▶ _Work task 1_
Answer these questions about the PDF::Tags page:
(a) Which module is meant for reading content from existing tagged PDF files?
(b) In the synopsis, what Alt text does the marked image get?
(c) According to the description, what does a tagged PDF contain?
▶ _Work task 2_
On the PDF::Tags page, turn the paragraph beginning "This module enables PDF tagged content" into a short bulleted list that keeps its main facts.
▶ _Work task 3_
Carry the description on the PDF::Tags page forward from its final sentence.

Passage shown START

Help language development. Donate to The Perl Foundation

PDF::Tags zef:dwarring last updated on 2022-07-25

80ce83d8a1596c4a6b423398bdacbc5f1337809d/

[Raku PDF Project] / PDF::Tags

PDF-Tags-raku

A small DOM-like API for the creation of tagged PDF files for accessibility purposes.

This module enables PDF tagged content manipulation, construction, XPath queries and basic XML serialization.

See also PDF::Tags::Reader, which is designed to read content from existing tagged PDF files.

Synopsis

use PDF::Tags;
use PDF::Tags::Elem;

# PDF::API6
use PDF::API6;
use PDF::Annot;
use PDF::Destination :Fit;
use PDF::XObject::Image;
use PDF::XObject::Form;

my PDF::API6 $pdf .= new;
my PDF::Tags $tags .= create: :$pdf;
# create the document root
my PDF::Tags::Elem $doc = $tags.Document;

my $page = $pdf.add-page;
my $header-font = $page.core-font: :family<Helvetica>, :weight<bold>;
my $body-font = $page.core-font: :family<Helvetica>;

$pdf.add-page; # blank second page, as a target

$page.graphics: -> $gfx {

    $doc.Header1: $gfx, {
        .say('Marked Level 1 Header',
             :font($header-font),
             :font-size(15),
             :position[50, 120]);
    };

    $doc.Paragraph: $gfx, {
        .say('Marked paragraph text', :position[50, 100], :font($body-font), :font-size(12));
    };

    # add a marked image
    my PDF::XObject::Image $img .= open: "t/images/lightbulb.gif";
    $doc.Figure: $gfx, $img, :Alt('Incandescent apparatus');

    # XObject Form with marked content
    my PDF::XObject::Form $form = $page.xobject-form: :BBox[0, 0, 200, 50];
    my $form-frag = $doc.fragment;
    $form.text: {
        my $font-size = 12;
        .text-position = [10, 38];

        $form-frag.Header2: $_, {
            .say: "Tagged XObject header", :font($header-font), :$font-size;
        };

        $form-frag.Paragraph: $_, {
            .say: "Some sample tagged text", :font($body-font), :$font-size;
        };
    }

    # - render the form contained in $form-frag
    # - copy the fragment into the structure tree
    $doc.do: $gfx, $form-frag, :position[150, 70];
}

$pdf.save-as: "/tmp/synopsis.pdf"

Description

A tagged PDF contains additional markup information describing the logical document structure of PDF documents.

PDF tagging may assist PDF readers and other automated tools in reading PDF documents and locating content such as text and images.

Passage shown END
Available data START

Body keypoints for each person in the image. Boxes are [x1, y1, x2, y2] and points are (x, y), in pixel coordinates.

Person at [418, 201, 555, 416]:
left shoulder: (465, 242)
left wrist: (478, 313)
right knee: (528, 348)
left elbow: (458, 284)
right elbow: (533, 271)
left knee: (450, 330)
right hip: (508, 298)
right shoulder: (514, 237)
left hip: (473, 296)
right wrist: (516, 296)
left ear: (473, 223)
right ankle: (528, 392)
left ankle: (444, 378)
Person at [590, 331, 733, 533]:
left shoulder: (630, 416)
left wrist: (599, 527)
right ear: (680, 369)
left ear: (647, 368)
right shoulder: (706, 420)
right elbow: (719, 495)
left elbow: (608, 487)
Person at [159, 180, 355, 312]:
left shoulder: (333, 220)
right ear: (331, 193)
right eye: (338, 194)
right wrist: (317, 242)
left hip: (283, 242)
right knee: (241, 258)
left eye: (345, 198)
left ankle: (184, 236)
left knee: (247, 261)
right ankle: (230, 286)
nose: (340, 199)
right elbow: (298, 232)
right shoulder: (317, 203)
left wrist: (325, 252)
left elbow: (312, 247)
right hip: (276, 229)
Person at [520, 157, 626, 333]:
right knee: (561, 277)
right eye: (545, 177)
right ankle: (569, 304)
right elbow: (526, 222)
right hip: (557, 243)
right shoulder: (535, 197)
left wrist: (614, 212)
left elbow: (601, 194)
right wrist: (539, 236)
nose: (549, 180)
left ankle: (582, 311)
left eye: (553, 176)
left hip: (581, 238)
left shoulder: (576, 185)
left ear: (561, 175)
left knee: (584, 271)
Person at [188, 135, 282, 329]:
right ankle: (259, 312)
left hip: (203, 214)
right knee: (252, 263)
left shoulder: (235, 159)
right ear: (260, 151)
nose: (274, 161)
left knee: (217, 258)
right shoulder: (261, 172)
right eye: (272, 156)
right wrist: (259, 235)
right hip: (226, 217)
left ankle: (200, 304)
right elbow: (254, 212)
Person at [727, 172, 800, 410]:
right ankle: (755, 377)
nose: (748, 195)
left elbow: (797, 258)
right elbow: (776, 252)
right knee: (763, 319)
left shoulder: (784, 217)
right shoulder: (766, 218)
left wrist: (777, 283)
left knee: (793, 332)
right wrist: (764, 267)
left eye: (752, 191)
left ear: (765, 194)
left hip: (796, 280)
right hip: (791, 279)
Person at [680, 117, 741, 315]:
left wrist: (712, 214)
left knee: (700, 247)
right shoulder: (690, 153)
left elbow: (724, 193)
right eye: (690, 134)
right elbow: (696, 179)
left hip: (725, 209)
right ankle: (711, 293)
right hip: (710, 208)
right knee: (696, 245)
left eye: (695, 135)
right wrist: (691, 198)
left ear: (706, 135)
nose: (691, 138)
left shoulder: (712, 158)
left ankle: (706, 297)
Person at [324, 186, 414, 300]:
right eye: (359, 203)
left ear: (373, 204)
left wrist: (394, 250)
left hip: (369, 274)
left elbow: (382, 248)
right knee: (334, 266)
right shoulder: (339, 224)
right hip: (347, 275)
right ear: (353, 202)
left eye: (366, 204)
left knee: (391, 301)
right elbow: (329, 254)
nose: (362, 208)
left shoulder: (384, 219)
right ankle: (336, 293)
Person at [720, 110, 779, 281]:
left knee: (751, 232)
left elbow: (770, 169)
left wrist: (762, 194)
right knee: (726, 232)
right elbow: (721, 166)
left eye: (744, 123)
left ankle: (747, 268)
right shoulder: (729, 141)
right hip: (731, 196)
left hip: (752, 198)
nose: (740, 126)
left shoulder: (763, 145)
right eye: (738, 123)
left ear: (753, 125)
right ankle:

Available data END

▶ _Answer space 1_
(a) PDF::Tags::Reader
(b) 'Incandescent apparatus'
(c) Additional markup information describing the logical document structure of PDF documents.

▶ _Answer space 2_
The module enables:
- manipulation of PDF tagged content
- construction of PDF tagged content
- XPath queries
- basic XML serialization

▶ _Answer space 3_
This module provides a DOM like interface for creating and traversing PDF structure and content via tags. It also an XPath like search capability. It is designed for use in conjunction with PDF::Class or PDF::API6.

Standard Tags

Elements may be constructed using their Tag name or Mnemonic, as listed below. For example:

$root.P: $gfx, { .say('Marked paragraph text') };

Can also be written as:

$root.Paragraph: $gfx, { .say('Marked paragraph text') };

Or as:

$root.add-kid(:name<P>).mark: $gfx, { .say('Marked paragraph text') };

"Grouping" elements:

Tag Mnemonic Description
Document Whole document; must be used if there are multiple parts or articles
Part Large division of a document; may group smaller units of content together, such as Division, Article, or Section elements.
Art Article Self-contained body of text considered to be a single narrative.
Sect Section General container element type that is usually a component of a Part or Article element
Div Division Generic block element or group of element
BlockQuote A large portion of text referencing content from another source
Caption Description of a Figure or Table
TOC TableOfContents May be nested, and may be used for lists of figures, tables, etc.
TOCI TableOfContentsItem Table of contents (leaf) item
Index An index of keywords and topics, usually at the end of the document (text with accompanying Reference content)
NonStruct NonStructural non-structural grouping element (element itself not intended to be exported to other formats like HTML, but 'transparent' to its content which is processed normally)
Private Content only meaningful to the creator (element and its content not intended to be exported to other formats like HTML)

"Block" elements:

Mnemonic Tag Description
Tag Mnemonic Description
H Heading Nested section heading (not recommended)
H1 - H6 Heading1 - Heading6 The title or heading of a section within the text content
P Paragraph A distinct section of a piece of writing, usually dealing with a single theme
L List A group of similar items that are related to each other. Should include optional Caption, and list items
LI ListItem A Single list element. Should contain Lbl and/or LBody
Lbl Label Bullet, number, or "dictionary headword"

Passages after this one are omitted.